About the role
Join DigitalOcean and take your career to new heights. Collaborate with a vibrant community of exceptionally skilled professionals dedicated to creating the most user-friendly and scalable cloud solutions. If you possess a growth mindset, have the courage to think ambitiously, and thrive in a dynamic environment characterized by innovation, you’ll fit right in. We celebrate achievements together, while simultaneously learning, enjoying our work, and making a significant impact for the dreamers and builders of the world.
Scope and Mission:
- Lead the design and operation of the Gradient AI platform, emphasizing a seamless and innovative agent development experience with top-notch scalability, performance, and predictability.
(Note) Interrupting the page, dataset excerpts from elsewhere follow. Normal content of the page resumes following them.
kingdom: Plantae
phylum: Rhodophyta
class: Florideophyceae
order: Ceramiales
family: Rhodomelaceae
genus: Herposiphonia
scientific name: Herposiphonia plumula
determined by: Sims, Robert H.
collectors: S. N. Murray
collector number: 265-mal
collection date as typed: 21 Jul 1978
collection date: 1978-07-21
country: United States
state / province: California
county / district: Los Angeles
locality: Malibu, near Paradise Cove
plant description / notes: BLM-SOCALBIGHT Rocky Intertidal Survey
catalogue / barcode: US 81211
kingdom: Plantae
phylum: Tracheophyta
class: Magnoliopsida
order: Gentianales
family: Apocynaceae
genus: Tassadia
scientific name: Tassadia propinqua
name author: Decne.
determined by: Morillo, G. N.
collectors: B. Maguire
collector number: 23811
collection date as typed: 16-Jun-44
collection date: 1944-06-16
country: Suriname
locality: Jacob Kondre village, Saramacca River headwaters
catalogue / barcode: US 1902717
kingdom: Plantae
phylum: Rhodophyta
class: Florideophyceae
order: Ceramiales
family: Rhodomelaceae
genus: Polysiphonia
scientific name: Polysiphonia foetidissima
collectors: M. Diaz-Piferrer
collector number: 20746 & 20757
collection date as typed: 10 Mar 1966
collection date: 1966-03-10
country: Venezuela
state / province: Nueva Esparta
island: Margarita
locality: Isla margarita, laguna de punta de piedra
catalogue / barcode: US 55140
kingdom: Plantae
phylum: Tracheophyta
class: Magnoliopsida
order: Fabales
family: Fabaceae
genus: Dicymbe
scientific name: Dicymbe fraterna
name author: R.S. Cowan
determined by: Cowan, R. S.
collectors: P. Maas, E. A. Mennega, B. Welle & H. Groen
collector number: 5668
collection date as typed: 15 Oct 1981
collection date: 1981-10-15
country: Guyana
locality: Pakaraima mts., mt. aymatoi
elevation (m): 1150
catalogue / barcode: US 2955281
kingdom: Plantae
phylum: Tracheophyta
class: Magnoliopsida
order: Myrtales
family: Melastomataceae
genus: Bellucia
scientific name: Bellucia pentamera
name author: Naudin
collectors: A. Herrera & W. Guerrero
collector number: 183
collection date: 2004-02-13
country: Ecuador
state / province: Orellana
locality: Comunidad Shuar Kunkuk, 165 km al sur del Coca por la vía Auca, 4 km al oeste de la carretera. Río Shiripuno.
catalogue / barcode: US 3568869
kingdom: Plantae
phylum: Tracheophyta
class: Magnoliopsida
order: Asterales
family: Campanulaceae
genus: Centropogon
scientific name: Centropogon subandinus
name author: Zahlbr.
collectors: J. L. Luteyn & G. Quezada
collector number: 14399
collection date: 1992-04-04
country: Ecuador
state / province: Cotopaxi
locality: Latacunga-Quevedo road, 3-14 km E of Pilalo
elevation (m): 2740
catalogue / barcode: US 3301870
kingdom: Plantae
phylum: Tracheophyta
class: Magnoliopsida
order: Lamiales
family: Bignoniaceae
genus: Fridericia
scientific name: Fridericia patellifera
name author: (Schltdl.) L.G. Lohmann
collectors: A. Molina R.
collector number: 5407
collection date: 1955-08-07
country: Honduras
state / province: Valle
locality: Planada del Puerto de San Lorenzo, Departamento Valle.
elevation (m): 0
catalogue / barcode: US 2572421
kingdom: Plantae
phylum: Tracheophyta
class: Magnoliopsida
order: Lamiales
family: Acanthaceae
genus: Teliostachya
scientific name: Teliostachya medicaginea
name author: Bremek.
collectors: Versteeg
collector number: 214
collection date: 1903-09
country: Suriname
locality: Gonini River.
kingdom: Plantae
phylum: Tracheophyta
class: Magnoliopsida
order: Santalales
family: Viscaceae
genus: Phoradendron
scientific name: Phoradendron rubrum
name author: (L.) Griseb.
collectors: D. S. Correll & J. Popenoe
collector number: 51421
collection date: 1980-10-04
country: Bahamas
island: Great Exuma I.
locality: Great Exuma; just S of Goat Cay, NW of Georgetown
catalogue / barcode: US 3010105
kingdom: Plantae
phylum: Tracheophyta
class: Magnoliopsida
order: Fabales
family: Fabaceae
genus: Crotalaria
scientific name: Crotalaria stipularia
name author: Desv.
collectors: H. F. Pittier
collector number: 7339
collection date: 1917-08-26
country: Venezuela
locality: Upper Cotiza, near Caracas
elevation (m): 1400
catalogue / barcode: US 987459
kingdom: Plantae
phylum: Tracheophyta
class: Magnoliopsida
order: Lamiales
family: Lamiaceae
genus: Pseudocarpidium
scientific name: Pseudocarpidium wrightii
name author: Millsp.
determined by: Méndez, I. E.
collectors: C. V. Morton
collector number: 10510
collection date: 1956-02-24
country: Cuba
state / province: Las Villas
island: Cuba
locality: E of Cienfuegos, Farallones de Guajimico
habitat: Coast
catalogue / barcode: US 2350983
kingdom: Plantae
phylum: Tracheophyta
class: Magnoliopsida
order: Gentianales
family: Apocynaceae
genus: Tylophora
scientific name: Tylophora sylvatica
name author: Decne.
- Drive the architectural vision, ensuring technical excellence and innovation across backend systems and customer interactions.
Main Responsibilities:
- Architect and Build
- Design and refine the architecture for our agent development experience, including code integration, evaluations, observability, tools, and cross-agent interactions.
- Initiate projects to create an architecture optimized for scalability, reliability, low latency, and cost efficiency.
- Oversee and enhance our benchmarking system to continuously improve our performance standards.
- Lead the rollout of new services, taking a hands-on approach to ensure timely delivery.
- Technical Leadership
- Define and uphold technical standards, coding practices, tools, and infrastructure guidelines across AI/ML engineering teams.
- Establish best practices for design, testing, deployments, instrumentation, and performance tuning.
- Mentor senior engineers, fostering a culture of architectural rigor and operational excellence within the team.
- Cross-functional Collaboration
- Collaborate with product managers, stakeholders, and business leaders to translate strategic objectives into scalable technical roadmaps.
- Guide customer-facing teams (e.g., consultants, support, sales engineers) to shape AI modernization initiatives through agents.
- Reliability, Performance & Scaling
- Lead Operations Excellence for our Agent development platform, establishing scalable mechanisms and processes for the engineering organization.